▶
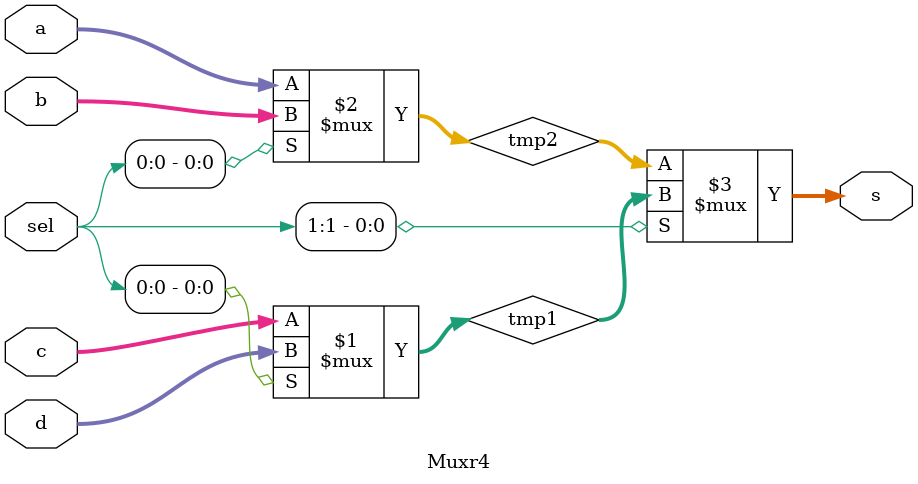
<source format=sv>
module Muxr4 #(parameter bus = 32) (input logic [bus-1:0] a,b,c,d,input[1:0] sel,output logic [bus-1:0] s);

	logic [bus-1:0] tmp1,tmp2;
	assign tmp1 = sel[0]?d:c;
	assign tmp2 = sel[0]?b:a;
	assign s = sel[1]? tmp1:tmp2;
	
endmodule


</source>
◀
▶
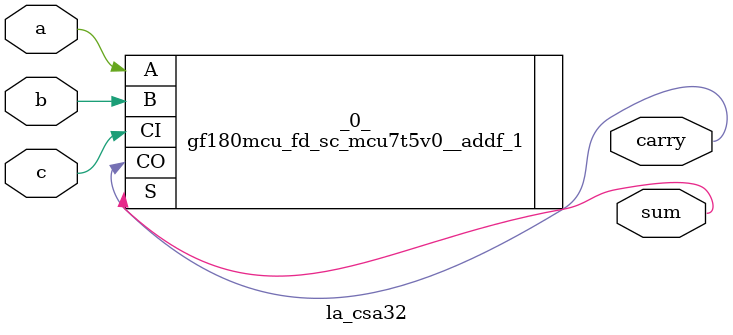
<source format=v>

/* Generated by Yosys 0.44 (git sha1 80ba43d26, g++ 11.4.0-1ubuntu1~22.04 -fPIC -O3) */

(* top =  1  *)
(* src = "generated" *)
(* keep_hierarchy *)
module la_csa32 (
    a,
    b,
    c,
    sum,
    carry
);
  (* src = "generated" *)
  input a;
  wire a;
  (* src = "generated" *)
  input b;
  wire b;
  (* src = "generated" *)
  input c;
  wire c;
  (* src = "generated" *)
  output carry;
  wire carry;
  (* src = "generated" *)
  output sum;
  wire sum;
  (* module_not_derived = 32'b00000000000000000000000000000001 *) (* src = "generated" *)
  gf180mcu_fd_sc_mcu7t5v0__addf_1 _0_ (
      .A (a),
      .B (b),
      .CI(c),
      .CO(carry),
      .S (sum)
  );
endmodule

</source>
◀
Return every line of the data above in which "carry" appears.

    carry
  output carry;
  wire carry;
      .CO(carry),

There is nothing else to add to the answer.